Lloyd Harris Ranked

Lloyd Harris

Lloyd Harris – or to give him his full name Lloyd George Muirhead Harris -is ranked 84 in the world right now. That makes the 24-year-old from Cape Town the highest ranked South African right now, and he stands four spots higher than the better-known Kevin Anderson.

Harris has won 16 career titles on the junior Challenger and Futures tours, but has yet to win a senior ATP title, the closest he has got coming in Adelaide in January 2020, when he got to the final only to lose to the Russian Andrey Rublev.

However, many expert commentators believe that it is a matter of when and not if.

Of course, if he can have a career as good as Anderson’s then he will most likely be happy. The Johannesburg native has won five career titles, earning prize money close to US $17 million. He has twice been a Grand Slam finalist, beaten in the US Open in 2015 by Rafael Nadal, and at Wimbledon a year later by Novak Djokovic, after he was ranked as high as five in the world.

Sadly, injury means that he has not been seen on court as much as he would have liked recently, but he is slowly working his way back to fitness again.

Of course, Harris and Anderson will already be familiar names to the legions of South Africans who enjoy sports betting.

South Africans love their sport, and, when there is a little money riding on the outcome of a match or game, it heightens the interest for many. There are many places where they can place their wagers, as this casino list demonstrates. And, even for those who do not enjoy sports, there are many casino games which can be enjoyed, with players guaranteed that their security and protection is the number one concern of the operators.

Online casino betting is one industry that has thrived during the pandemic. Many people, confined to their homes by government lockdowns, have turned to gaming both as a source of entertainment, but also as a way of relieving the stress and the anxiety pf long weeks of isolation.

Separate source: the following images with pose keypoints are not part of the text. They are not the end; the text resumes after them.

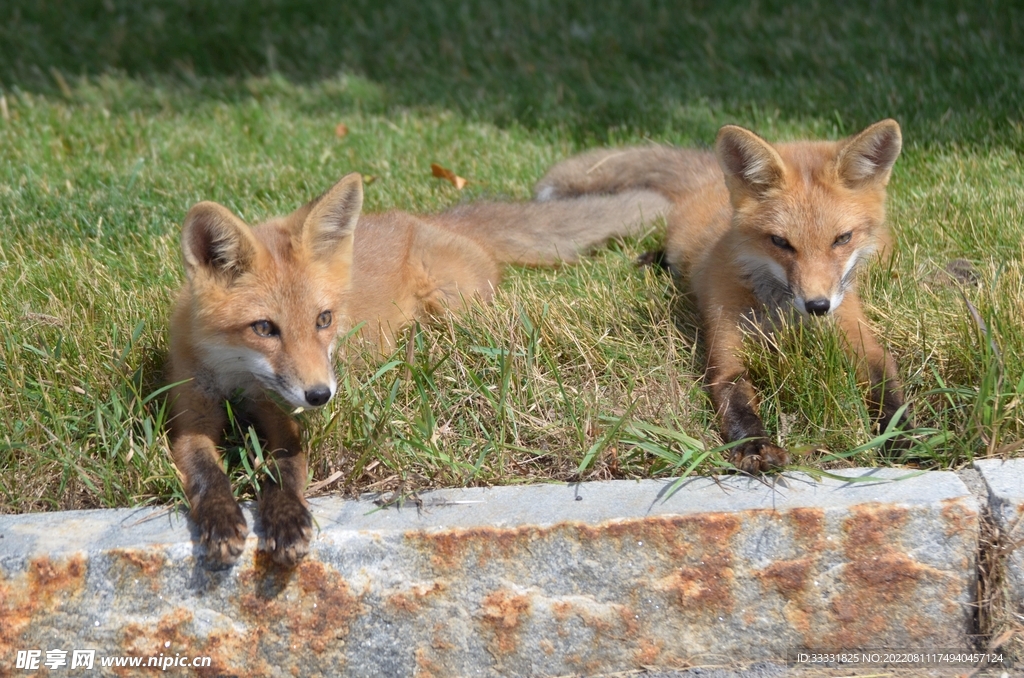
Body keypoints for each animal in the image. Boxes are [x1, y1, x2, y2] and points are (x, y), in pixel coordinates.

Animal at [165, 171, 671, 569]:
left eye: (323, 320)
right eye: (264, 328)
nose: (320, 395)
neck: (237, 381)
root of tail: (423, 218)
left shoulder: (285, 420)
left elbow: (282, 474)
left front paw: (287, 523)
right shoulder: (190, 416)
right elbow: (206, 476)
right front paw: (221, 523)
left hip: (453, 308)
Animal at [532, 119, 909, 473]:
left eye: (842, 238)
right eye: (780, 242)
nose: (817, 306)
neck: (785, 318)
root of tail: (711, 178)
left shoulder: (859, 337)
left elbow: (888, 389)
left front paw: (902, 440)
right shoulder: (727, 352)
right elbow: (737, 403)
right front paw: (755, 448)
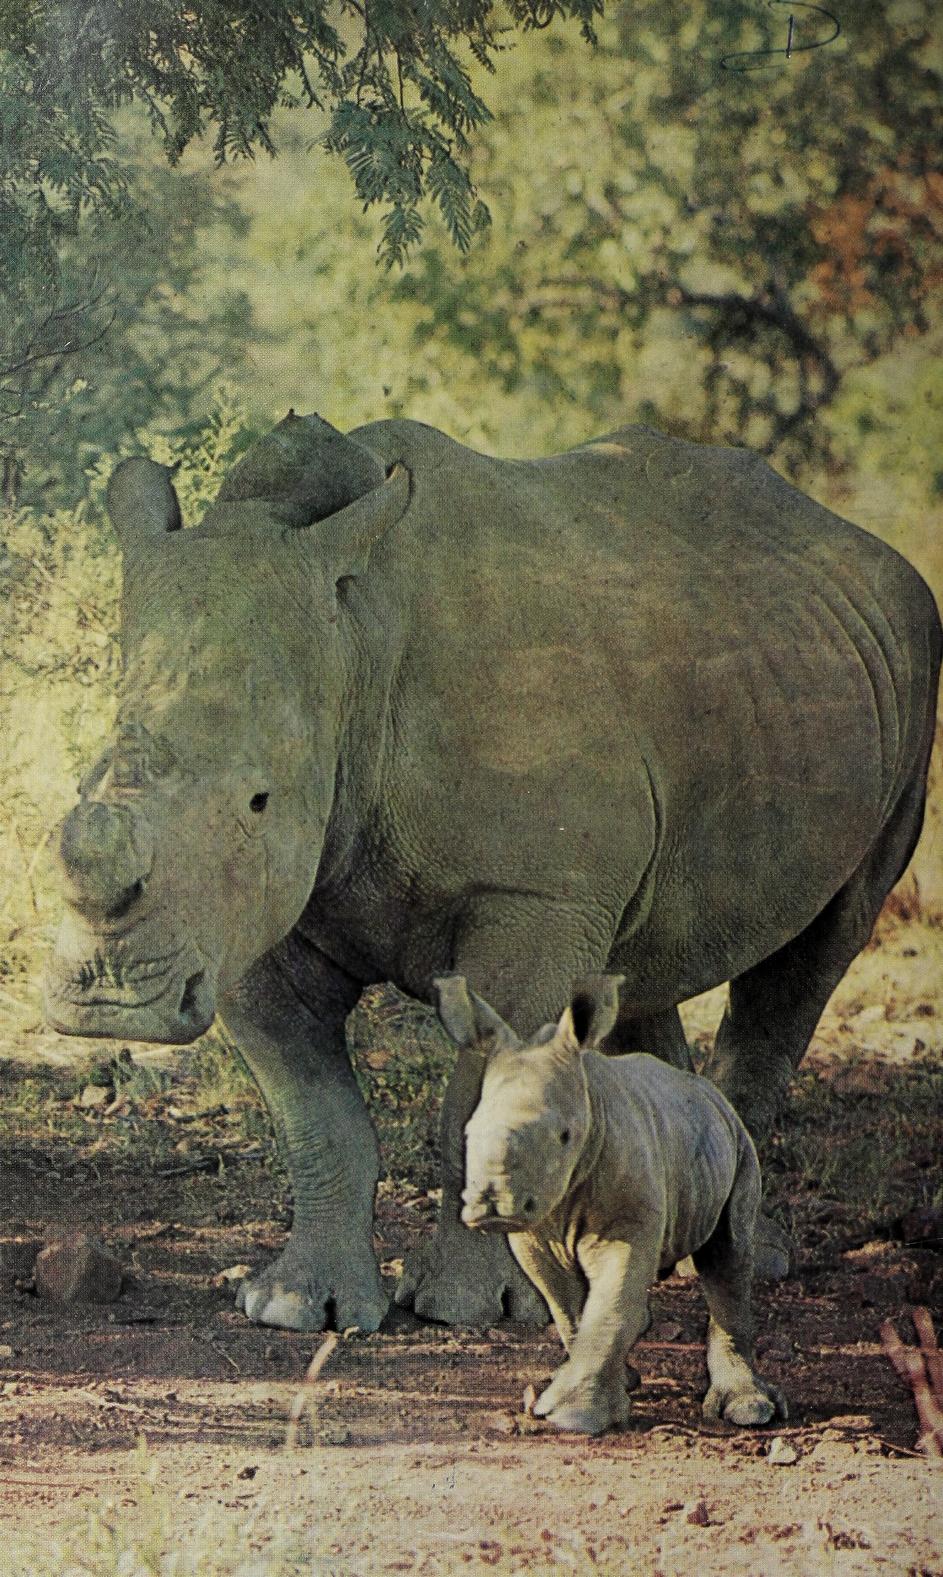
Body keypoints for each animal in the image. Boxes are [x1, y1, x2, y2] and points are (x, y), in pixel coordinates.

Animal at [45, 413, 941, 1334]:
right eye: (81, 787)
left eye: (259, 799)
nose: (109, 999)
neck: (353, 646)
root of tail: (854, 540)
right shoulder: (243, 912)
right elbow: (316, 1116)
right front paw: (295, 1306)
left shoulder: (531, 895)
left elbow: (470, 1106)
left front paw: (465, 1310)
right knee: (641, 963)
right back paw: (656, 1245)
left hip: (907, 659)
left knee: (818, 950)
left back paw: (737, 1261)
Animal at [435, 973, 787, 1435]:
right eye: (468, 1133)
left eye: (564, 1136)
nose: (491, 1203)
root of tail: (710, 1093)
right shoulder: (534, 1233)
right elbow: (566, 1305)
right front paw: (590, 1391)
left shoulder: (626, 1220)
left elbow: (612, 1301)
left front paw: (575, 1418)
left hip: (739, 1143)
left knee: (727, 1256)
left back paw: (749, 1411)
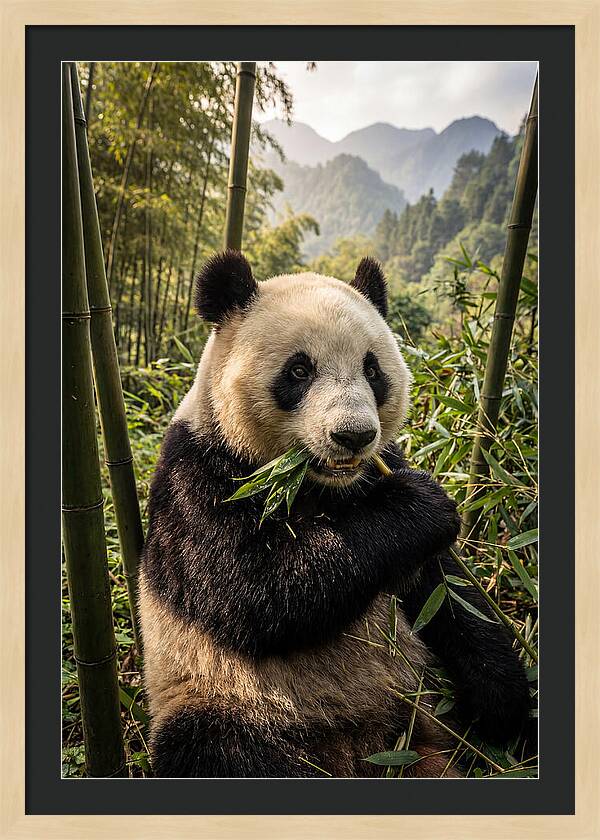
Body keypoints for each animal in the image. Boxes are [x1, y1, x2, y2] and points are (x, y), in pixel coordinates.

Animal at [139, 250, 531, 778]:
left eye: (372, 369)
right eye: (299, 371)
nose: (353, 435)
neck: (316, 483)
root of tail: (363, 750)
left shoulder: (383, 470)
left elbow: (448, 594)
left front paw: (502, 702)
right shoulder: (198, 473)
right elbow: (252, 589)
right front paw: (421, 506)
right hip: (223, 698)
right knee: (214, 749)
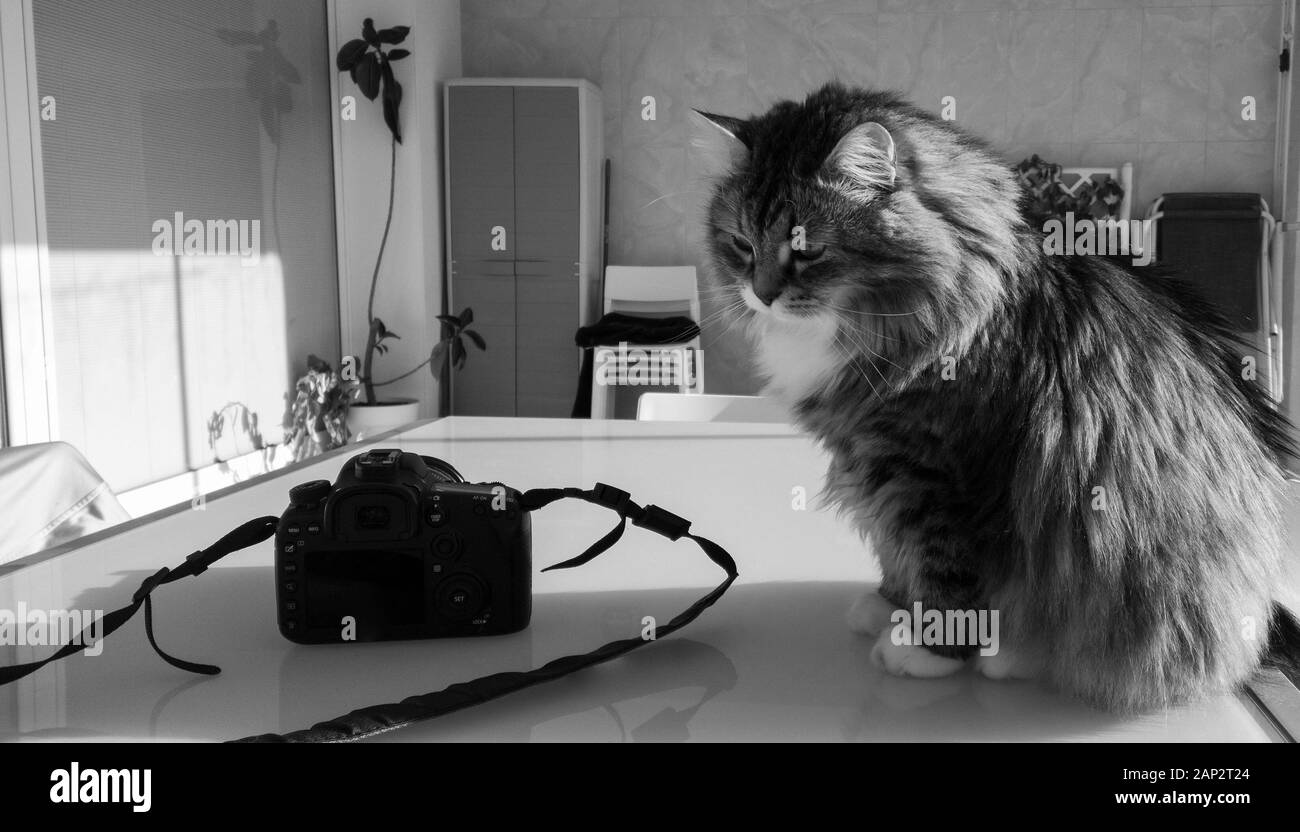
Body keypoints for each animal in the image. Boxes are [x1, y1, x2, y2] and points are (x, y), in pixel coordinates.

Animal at [696, 82, 1300, 707]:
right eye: (742, 245)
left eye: (806, 249)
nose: (761, 294)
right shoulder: (875, 465)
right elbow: (896, 551)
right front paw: (891, 607)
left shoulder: (936, 475)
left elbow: (943, 568)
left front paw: (928, 649)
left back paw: (1010, 656)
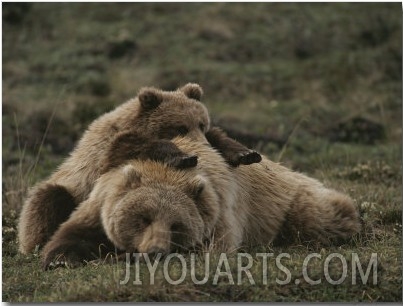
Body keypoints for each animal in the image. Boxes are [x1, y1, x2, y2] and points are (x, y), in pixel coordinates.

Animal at [18, 83, 262, 253]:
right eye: (180, 127)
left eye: (202, 123)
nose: (202, 147)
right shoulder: (105, 151)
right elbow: (133, 146)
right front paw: (184, 157)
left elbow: (221, 138)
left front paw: (245, 153)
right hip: (68, 188)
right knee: (48, 199)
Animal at [41, 137, 362, 268]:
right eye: (143, 217)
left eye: (176, 224)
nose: (155, 250)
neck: (164, 170)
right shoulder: (100, 201)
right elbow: (71, 236)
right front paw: (62, 259)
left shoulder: (218, 212)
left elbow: (208, 252)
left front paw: (120, 256)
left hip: (289, 202)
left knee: (318, 216)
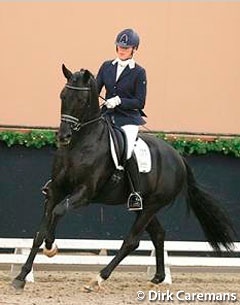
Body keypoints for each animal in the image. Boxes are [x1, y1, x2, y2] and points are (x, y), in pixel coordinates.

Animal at [11, 64, 234, 290]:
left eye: (82, 100)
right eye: (62, 96)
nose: (63, 136)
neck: (79, 144)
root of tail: (178, 157)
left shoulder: (84, 194)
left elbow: (57, 212)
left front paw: (51, 248)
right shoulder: (56, 189)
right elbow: (39, 232)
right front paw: (21, 276)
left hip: (152, 205)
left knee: (132, 241)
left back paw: (98, 278)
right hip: (144, 206)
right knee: (158, 234)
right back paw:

Meanwhile, elite sportsmen like Harris have been able to continue playing, though in most cases tournaments are held behind closed doors, for much lower prize money than they were used to before the pandemic,

And, like most of his fellow professionals, Harris was forced to undergo two weeks mandatory quarantine ahead of this year’s Australian Open in Melbourne, confined to their hotel rooms and only allowed out to train and eat meals.

That was especially tough on those individuals who subsequently lost in the first round, although fortunately for the South African, he reached the third round before losing to the American Mackenzie McDonald.

Since then, he has lost in the first round in Singapore and qualified for the event in Doha.

His immediate aim is to improve his ranking to the level where he starts to get automatic invites to tournaments without the slog of qualifying first.

That means a guaranteed level of prize money, and more glamorous matches against top ranked players.

And it will also increase his odds of securing that first, elusive ATP title.